= Video magazine =

Video magazines are a series of videos that follow the print magazine format in which the reader/viewer consumes an issue on a periodic basis. Video magazines differ from traditional online magazine or ezine because they are delivered in a video format and are consumed through viewing online or via home video rather than reading online material.

==History==
The concept of the video magazine began in the 1980s with low-budget titles such as Flipside Video Fanzine, an adjoining video supplement to the punk fanzine Flipside. By the beginning of the 1990s, the concept had fully cohered and a number of titles were produced by major media organizations in both the United States and Britain. Notable productions were Slammin' Rap Video Magazine published by BMG in 1990, and the video game-orientated Click Video Magazine, produced and released in 1991.

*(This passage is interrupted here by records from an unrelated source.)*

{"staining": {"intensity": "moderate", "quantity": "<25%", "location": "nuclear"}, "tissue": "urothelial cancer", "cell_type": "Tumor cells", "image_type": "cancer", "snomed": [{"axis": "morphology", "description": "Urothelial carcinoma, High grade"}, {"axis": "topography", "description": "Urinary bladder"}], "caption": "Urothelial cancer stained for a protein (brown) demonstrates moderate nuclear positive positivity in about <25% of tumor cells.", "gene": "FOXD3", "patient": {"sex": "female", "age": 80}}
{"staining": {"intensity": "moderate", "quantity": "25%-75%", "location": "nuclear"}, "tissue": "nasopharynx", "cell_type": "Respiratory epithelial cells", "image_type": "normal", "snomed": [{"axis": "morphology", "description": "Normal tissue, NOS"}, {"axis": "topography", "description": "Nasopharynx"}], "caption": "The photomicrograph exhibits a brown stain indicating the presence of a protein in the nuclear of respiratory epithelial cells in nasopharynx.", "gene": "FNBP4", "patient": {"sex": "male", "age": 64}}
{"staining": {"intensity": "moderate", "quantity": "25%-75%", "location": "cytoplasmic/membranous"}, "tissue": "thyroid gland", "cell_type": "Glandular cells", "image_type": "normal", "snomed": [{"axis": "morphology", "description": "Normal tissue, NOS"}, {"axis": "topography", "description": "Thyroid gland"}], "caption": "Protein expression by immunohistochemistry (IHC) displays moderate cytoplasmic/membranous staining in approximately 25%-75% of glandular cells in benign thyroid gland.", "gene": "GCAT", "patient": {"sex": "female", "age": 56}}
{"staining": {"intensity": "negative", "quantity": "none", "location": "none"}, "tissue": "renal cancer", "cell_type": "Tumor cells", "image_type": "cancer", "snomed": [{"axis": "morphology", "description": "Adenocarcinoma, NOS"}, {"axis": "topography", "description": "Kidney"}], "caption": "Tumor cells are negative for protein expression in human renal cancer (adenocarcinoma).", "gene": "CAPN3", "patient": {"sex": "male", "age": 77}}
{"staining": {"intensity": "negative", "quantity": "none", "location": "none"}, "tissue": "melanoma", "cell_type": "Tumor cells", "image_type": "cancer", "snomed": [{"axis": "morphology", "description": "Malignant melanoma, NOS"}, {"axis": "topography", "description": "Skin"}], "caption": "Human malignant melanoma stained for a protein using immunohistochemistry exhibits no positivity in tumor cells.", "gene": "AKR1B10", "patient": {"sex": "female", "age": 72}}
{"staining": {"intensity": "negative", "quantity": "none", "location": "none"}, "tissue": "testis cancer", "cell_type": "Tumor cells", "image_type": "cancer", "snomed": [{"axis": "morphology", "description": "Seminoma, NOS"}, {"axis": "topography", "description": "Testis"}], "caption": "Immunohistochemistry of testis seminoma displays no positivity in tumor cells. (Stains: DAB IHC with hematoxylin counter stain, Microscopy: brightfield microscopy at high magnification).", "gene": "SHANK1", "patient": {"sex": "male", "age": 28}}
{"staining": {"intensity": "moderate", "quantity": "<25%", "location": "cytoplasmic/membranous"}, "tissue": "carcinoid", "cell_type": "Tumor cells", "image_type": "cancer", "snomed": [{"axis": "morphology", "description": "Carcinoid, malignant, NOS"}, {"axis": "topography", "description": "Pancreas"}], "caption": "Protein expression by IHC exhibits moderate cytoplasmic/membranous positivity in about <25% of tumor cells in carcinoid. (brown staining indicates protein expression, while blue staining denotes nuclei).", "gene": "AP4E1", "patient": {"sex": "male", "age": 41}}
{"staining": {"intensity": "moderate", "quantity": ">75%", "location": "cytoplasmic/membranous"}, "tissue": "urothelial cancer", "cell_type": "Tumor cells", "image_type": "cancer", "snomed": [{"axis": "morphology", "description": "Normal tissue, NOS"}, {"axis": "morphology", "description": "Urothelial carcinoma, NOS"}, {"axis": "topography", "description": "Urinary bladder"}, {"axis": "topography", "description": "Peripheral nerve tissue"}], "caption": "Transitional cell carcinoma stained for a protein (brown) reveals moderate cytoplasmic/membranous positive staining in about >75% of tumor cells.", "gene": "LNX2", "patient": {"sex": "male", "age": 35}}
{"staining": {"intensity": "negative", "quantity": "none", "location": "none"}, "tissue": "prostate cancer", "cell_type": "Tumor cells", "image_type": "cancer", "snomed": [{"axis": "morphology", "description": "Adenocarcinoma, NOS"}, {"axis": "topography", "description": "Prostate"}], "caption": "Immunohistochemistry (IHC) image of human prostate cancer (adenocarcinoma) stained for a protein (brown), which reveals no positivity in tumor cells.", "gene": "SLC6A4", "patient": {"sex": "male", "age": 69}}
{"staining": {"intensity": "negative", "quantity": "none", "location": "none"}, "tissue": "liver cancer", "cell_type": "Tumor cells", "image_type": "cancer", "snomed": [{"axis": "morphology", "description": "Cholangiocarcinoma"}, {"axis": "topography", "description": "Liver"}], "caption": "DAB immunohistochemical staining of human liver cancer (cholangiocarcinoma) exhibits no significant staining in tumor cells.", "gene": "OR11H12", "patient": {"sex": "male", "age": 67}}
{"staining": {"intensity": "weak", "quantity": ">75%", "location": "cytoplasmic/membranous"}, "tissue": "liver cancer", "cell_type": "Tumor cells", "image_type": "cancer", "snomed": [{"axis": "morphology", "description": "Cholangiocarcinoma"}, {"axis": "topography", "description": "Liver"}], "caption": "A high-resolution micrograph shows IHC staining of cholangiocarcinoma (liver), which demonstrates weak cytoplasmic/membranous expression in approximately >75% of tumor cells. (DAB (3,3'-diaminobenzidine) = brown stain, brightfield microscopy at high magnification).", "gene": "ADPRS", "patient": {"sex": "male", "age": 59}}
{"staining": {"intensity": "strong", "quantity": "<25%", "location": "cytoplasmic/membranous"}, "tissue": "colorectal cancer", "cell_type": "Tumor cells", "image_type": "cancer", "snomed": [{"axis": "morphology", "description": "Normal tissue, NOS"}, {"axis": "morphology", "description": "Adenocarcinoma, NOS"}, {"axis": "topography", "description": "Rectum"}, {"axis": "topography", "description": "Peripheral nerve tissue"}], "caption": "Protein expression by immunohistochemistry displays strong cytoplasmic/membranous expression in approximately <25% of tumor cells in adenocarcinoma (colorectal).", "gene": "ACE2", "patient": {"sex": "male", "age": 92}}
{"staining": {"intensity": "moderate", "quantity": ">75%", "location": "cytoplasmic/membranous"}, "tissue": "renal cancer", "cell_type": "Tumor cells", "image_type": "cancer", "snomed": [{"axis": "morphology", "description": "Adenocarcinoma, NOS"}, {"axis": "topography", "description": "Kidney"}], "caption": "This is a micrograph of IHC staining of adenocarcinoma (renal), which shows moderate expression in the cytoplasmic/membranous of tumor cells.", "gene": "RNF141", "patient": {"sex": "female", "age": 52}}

A number of print magazines have mirrored their content on digital video platforms in recent years, and have produced online-only video content in addition to this. One example is WIRED's Autocomplete Interviews.

==Different formats==
===Pure video magazines===
These magazines exist purely in video format and only online, without a print counterpart to support it.

The first magazine to launch in this format was "The I Love Comedy Video Magazine" created by Jack Bensinger, which is currently published through YouTube, launching in July 2016. This was followed with the launch of music lifestyle magazine EWE Zine, in March 2017.

===Augmented reality video magazines===
Augmented reality video magazines have a print counterpart to support it. Using apps such as layar and that blends the offline with the online. The first example of this was GUAP magazine which started life a crowd funding project. The magazines uses an app called Layar to make their content interactive, linking to video content elsewhere.

The Exposed is similar to GUAP but instead of using a third-party app to link to its video content, The Exposed has its own native app under the same name. This app blends the offline with the online.